Jason Arnold and his brokerage, Quattro Finance & Advisory, have moved two places up the rankings this year, with a client base built on both the lucrative but increasingly difficult area of development finance and the more stable field of commercial property broking. “We have a property-orientated clientele, whether that’s high-net-worth listed entities or experienced property players who have been on the property market for a long time,” Arnold says.
Quattro’s development projects are mainly residential but also include industrial projects, with many developments around 5–20km from Melbourne’s CBD (the brokerage is based in St Kilda). Fees are charged depending on the size of the debt, Arnold says. “If it’s over $10m–15m we’ll charge the client directly, and if it’s under that we’ll split the fees with the lending institution … I’ve never had and never will have a reputation for charging fees if we don’t perform.”
Changing bank appetites
Arnold says the banks are making development funding harder, “both via a deleveraged appetite, so lower gearing, and a lack of appetite overall – so it has been tougher to get deals set in the development space with the lenders”. The ‘right deal’ can still get through, but its definition is becoming increasingly narrow. “When you’ve got at least 100–120% of debt coverage, when you’ve got gearing that hovers at around 60% of end value, and if it’s sub-$15m–$20m, then the appetite is there for the experienced developer,” Arnold says.

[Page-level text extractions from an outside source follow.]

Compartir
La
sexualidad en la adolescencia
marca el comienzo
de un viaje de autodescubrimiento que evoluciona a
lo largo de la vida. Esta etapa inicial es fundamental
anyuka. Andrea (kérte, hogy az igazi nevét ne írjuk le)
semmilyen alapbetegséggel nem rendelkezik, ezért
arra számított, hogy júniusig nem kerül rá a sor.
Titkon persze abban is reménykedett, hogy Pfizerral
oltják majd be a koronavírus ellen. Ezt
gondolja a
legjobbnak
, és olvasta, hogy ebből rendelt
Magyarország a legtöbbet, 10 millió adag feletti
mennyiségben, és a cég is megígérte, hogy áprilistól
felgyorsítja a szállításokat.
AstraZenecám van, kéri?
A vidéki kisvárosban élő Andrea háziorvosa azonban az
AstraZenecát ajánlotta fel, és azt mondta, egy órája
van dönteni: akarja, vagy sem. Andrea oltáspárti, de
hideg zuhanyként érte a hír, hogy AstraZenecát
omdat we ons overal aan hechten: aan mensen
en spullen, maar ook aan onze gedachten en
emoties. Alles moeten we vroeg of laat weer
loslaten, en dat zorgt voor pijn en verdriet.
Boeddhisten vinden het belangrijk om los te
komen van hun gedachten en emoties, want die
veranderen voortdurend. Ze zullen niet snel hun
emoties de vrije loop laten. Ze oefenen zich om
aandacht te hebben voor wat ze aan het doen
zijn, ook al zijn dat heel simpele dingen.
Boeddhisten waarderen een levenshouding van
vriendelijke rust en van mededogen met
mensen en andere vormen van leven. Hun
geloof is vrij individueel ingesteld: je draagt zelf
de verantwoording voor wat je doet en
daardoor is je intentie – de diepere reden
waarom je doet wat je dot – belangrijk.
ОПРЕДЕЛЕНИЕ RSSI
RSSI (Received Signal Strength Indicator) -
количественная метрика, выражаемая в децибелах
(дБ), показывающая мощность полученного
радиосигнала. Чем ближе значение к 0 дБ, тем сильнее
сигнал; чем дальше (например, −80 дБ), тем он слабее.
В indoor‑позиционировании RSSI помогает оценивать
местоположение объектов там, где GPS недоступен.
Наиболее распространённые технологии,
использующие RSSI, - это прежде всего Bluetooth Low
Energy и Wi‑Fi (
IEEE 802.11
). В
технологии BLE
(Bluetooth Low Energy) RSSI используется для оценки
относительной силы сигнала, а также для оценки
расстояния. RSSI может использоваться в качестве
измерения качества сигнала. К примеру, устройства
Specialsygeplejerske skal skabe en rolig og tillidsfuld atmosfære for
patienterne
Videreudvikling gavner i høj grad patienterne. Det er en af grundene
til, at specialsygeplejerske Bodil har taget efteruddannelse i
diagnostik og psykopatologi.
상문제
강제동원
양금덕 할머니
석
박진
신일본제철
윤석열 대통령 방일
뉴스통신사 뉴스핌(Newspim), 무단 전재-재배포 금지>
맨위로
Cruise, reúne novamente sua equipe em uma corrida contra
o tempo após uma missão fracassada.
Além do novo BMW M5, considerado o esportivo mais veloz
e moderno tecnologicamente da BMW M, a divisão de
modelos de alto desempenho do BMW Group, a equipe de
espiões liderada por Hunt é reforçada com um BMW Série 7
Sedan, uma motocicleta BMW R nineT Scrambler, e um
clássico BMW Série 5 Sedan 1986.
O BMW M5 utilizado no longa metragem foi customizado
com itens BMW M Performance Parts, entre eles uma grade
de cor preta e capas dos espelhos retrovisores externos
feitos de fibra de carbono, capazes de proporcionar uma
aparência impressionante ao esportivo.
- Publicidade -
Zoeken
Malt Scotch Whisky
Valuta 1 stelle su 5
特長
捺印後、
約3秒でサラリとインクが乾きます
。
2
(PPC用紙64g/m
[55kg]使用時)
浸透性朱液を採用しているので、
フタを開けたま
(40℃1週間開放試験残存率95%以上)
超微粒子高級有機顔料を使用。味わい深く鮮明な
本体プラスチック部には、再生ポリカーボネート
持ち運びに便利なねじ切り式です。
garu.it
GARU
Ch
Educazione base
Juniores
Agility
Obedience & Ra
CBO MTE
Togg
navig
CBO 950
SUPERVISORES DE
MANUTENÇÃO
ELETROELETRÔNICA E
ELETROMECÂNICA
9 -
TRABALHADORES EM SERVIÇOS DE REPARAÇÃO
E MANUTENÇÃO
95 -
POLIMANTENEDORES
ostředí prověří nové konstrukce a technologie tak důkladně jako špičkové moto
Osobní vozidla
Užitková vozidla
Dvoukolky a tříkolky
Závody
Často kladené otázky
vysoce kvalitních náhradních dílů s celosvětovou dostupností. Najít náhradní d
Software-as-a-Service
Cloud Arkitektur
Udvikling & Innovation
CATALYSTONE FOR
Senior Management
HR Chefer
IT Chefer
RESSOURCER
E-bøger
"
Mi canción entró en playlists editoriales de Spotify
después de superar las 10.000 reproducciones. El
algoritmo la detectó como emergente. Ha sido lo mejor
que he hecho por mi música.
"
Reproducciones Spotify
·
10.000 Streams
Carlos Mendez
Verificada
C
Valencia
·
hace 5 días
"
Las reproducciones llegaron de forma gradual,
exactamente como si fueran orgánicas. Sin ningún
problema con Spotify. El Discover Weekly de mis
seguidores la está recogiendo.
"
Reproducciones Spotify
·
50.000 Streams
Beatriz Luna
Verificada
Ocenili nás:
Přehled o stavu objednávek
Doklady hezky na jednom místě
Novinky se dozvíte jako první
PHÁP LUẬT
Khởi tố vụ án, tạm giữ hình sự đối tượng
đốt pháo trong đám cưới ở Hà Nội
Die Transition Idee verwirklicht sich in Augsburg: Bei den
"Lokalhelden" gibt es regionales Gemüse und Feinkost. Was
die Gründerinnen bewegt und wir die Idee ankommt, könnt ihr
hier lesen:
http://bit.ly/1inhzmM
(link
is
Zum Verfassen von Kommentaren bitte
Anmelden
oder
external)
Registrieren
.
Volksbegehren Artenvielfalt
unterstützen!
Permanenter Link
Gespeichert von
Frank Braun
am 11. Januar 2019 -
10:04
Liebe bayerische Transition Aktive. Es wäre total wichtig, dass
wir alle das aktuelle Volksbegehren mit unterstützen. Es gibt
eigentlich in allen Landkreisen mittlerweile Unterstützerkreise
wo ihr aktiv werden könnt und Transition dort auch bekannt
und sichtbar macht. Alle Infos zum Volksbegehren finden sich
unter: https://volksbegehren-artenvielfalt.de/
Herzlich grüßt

Looking elsewhere for finance
Second-tier lenders and non-banks have taken up a lot of the slack, and the favourable conditions they offer can balance higher interest rates, Arnold says. “If they can cut down on the six months of presales that the banks want, that’s six months of holding costs that you’re saving there, and they can start earlier.” Arnold also deals with offshore funders, but only if they have a track record in Australia. “There’s a US hedge fund that’s provided a substantial loan facility to one client; they were more expensive than the banks, but they’ve provided more money and more certainty.”
Outlook for 2017/18
While Arnold believes that banks will still lend to the right development deal, “anything outside of that – and there’s a lot outside the perfect deal the banks want – they will find it tougher”. The outlook for commercial property is more favourable, however. “I think there’s still a good appetite there from a bank perspective for investment-grade assets.”